## Exercise passage
Fibroblast Immortalization. A retroviral vector was used to introduce human telomerase reverse transcriptase (hTERT) into young presenescent HFL-1 cells. Retrovirus was produced by the PA317 packaging cell line carrying the pBABEpuro-hTERT construct (Ouellette et al., 1999). PA317 cell supernatants containing the virus were passed through a 0.45-µm filter and used to infect HFL-1 cells at passage 13 in the presence of 4 µg/ml polybrene. At 48 h postinfection, 500 ng/ml puromycin was added to select for cells carrying the expression construct. Cells were grown for 2 months in the continuous presence of 500 ng/ml puromycin before use in experiments, which were conducted in the absence of puromycin. Kill curves using uninfected HFL-1 cells established that 500 ng/ml puromycin was a sufficient dose to kill 100% of nonresistant cells within 4 days (data not shown). The retroviral vector became stably integrated because the selected cells could be grown in the absence of puromycin without loss of puromycin resistance or immortalized phenotype (data not shown).

Telomerase Assay. Telomerase enzymatic activity was determined by telomere repeat amplification protocol (TRAP) assay using the TRAPeze XL Telomerase Detection Kit (Chemicon International, Temecula, CA). Cell lysates were incubated with a telomere-like single-stranded oligo substrate. Telomerase activity adds a series of telomeric repeat sequences, resulting in variable length extensions of the oligo. The extended product was amplified with PCR primers that anneal at six-nucleotide intervals along telomeric repeat sequences, and the resulting PCR product ladder was analyzed by gel electrophoresis. Heat sensitivity of the activity was evaluated by heating the cell extract to 85°C for 10 min. TRAPeze PCR products were run on 10% polyacrylamide Tris borate-EDTA nondenaturing gels, stained with SYBR Green dye, and photographed.

Records in a dataset:
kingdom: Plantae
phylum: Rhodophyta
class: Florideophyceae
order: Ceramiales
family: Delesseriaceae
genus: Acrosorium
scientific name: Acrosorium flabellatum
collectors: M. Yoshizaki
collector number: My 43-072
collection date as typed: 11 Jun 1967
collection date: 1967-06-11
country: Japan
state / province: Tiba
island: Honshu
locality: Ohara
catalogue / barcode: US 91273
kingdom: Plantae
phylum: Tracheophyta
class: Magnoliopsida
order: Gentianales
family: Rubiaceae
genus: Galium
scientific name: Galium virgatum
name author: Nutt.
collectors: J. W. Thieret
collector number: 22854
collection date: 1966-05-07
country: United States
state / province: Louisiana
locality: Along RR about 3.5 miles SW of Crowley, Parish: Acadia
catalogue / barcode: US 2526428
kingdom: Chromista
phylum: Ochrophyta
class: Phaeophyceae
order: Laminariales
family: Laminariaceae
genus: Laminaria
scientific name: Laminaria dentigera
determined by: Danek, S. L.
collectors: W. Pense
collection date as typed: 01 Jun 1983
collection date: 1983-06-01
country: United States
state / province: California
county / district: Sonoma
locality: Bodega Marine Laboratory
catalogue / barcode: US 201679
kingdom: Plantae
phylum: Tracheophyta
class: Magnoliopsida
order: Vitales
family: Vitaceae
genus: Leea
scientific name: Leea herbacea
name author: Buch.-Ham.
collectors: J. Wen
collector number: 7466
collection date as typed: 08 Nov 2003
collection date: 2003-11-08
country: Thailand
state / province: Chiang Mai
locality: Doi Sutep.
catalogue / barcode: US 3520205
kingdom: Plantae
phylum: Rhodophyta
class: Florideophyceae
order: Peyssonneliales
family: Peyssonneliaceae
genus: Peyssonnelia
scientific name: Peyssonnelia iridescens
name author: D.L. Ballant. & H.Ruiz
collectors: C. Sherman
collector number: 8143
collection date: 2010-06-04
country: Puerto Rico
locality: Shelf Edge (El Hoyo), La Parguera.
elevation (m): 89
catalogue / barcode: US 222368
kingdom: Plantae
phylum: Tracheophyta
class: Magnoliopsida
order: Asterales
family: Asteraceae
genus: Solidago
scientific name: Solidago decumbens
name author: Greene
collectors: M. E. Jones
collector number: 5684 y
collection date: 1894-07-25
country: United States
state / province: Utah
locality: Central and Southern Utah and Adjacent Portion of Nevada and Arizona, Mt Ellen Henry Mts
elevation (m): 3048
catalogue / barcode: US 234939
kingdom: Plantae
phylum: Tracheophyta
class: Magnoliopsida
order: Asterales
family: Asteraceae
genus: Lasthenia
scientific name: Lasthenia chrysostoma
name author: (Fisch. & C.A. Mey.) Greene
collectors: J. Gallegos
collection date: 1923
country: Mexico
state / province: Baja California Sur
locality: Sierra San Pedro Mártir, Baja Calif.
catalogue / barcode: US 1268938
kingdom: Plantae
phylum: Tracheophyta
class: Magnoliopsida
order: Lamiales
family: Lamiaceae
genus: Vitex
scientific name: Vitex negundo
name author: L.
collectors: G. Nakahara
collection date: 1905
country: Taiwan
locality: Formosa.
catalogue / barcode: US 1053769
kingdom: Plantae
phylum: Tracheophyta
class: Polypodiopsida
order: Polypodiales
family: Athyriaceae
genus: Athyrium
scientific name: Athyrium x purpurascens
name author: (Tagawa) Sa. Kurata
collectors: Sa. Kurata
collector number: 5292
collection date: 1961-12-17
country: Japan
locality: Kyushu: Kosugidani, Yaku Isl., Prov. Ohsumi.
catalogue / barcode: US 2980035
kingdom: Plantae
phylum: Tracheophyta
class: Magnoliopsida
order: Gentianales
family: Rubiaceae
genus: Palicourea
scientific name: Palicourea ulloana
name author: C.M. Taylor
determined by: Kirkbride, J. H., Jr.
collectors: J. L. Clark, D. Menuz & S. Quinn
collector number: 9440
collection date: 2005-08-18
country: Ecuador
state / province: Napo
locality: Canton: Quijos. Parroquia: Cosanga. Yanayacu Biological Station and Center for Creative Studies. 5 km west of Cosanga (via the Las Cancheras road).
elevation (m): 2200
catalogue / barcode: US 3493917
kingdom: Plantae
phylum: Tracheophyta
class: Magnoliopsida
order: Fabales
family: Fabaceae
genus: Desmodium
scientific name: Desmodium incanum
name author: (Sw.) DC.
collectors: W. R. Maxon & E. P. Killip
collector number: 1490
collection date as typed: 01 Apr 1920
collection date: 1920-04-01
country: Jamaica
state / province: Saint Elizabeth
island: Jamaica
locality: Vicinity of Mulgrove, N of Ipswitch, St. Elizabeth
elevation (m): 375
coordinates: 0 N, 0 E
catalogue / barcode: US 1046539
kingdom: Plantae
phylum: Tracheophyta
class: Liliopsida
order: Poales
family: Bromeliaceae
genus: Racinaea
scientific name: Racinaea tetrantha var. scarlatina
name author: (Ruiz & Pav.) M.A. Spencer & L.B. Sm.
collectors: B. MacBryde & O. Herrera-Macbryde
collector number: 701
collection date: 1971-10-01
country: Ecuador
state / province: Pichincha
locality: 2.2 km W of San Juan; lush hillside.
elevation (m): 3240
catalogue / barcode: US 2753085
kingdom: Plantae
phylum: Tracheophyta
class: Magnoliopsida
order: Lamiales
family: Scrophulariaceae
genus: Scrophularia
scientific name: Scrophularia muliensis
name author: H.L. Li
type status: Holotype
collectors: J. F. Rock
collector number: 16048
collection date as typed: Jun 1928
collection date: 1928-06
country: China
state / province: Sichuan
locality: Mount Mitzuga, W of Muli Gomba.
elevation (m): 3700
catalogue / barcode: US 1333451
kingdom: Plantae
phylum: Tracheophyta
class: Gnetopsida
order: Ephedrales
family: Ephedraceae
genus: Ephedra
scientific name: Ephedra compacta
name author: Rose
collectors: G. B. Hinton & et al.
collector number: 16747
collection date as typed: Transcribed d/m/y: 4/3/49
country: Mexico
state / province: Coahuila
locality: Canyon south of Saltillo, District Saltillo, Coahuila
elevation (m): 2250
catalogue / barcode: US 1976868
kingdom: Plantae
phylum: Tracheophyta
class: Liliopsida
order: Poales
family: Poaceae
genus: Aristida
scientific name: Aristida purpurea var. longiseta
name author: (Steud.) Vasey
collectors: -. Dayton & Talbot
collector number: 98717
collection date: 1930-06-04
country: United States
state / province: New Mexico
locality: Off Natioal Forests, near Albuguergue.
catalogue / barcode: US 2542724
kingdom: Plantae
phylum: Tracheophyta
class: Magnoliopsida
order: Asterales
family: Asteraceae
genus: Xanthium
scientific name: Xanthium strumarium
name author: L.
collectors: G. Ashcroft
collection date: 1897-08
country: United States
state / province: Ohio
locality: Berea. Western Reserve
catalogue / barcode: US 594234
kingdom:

## Task requirements
1. Answer these questions from the methods text.
(a) What size filter were the virus-containing supernatants passed through?
(b) What concentration of puromycin was used to select the cells?
(c) To what temperature, and for how long, was the cell extract heated to test heat sensitivity?
2. Write out the methods text between "Telomerase Assay. Telomerase" and "dye, and photographed.", inclusive.
3. Does each statement agree with the methods text? Answer yes or no, and quote the words that decide it.
(a) The HFL-1 cells were infected at passage 13.
(b) The experiments were done with puromycin present.
(c) The PCR products were stained with ethidium bromide.

## Outputs by task
1.
(a) A 0.45-µm filter.
(b) 500 ng/ml.
(c) 85°C for 10 min.

2.
Telomerase Assay. Telomerase enzymatic activity was determined by telomere repeat amplification protocol (TRAP) assay using the TRAPeze XL Telomerase Detection Kit (Chemicon International, Temecula, CA). Cell lysates were incubated with a telomere-like single-stranded oligo substrate. Telomerase activity adds a series of telomeric repeat sequences, resulting in variable length extensions of the oligo. The extended product was amplified with PCR primers that anneal at six-nucleotide intervals along telomeric repeat sequences, and the resulting PCR product ladder was analyzed by gel electrophoresis. Heat sensitivity of the activity was evaluated by heating the cell extract to 85°C for 10 min. TRAPeze PCR products were run on 10% polyacrylamide Tris borate-EDTA nondenaturing gels, stained with SYBR Green dye, and photographed.

3.
(a) Yes: "used to infect HFL-1 cells at passage 13"
(b) No: "which were conducted in the absence of puromycin"
(c) No: "stained with SYBR Green dye"